Men hide knowledge from colleagues more frequently than women, but women are more likely to do so through providing incomplete information or playing dumb, finds new research from UCL Global Business School for Health (UCL GBSH).

Dr Paola Zappa, lecturer in Organisational Behaviour and HR management at UCL GBSH, and Dr Tatiana Andreeva, Associate Professor at Maynooth University School of Business, investigated the influence of gender on knowledge hiding.

Participants – UK based workers employed in a variety of industries – answered questions about their demographics, work attitudes, and knowledge hiding behaviours, focusing on three types: evasive hiding (providing incorrect or incomplete information), playing dumb (pretending not to know the answer), and rationalised hiding (admitting to concealing knowledge but sometimes with a genuine reason, e.g., privacy or confidentiality reasons).
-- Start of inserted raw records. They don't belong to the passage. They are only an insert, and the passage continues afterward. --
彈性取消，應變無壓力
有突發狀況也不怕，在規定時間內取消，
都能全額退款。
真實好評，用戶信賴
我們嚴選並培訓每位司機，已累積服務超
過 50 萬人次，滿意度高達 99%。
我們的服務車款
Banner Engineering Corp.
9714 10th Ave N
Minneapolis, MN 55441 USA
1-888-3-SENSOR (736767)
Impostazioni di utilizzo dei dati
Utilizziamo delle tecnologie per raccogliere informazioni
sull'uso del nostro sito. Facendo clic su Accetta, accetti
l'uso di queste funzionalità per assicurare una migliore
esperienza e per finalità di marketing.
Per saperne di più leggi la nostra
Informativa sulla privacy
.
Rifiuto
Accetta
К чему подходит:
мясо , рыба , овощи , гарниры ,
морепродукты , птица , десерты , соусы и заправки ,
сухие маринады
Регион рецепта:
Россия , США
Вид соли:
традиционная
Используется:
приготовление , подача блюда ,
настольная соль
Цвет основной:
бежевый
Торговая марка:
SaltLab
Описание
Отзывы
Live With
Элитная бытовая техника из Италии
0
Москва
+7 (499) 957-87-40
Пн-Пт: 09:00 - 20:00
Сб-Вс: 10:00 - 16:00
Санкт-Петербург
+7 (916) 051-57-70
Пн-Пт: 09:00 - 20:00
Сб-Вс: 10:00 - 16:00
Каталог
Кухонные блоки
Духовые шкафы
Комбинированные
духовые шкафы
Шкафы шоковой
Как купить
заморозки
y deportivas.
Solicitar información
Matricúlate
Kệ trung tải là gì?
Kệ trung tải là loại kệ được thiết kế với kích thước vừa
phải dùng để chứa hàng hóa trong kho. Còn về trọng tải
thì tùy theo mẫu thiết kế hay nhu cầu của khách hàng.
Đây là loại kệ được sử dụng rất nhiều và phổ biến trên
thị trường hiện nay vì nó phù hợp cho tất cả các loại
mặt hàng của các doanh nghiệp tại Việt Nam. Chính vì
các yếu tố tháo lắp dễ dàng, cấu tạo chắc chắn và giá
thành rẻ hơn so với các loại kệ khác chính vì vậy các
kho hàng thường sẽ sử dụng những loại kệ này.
The findings suggest men feel more entitled than women to conceal their knowledge: they hide it more often than women, specifically through rationalised hiding, while women use evasive hiding and playing dumb. Men also conceal knowledge more frequently in a female-dominated environment and are more likely to use the same methods as women, since they believe that women will sanction them less than men for this behaviour.

Although intentionally withholding knowledge from colleagues can be damaging for individuals and organisations, this behaviour may be an attempt to cope with work conflict, psychological stress, or to gain a competitive advantage over colleagues.

“Rationalised hiding does not necessarily involve deception, and leads to lower turnover intentions and higher job satisfaction. Therefore, men are likely to benefit more, as they protect their knowledge by selecting the most inconsequential or safest way to do so,” explains Dr Zappa.

For women, openly admitting to not sharing knowledge may be perceived as going against the social expectation of being caring and helpful and may lead to negative responses from colleagues. Dr Zappa continues, “By pretending not to know the answer to a colleague’s request, women might reinforce the gender stereotype of not being competent, harming their reputation within the company”.

Managers should counteract gendered stereotypes around competence and decrease social pressure on female employees to avoid rationalised hiding. This can be done by acknowledging the expertise of female employees and the value of their knowledge.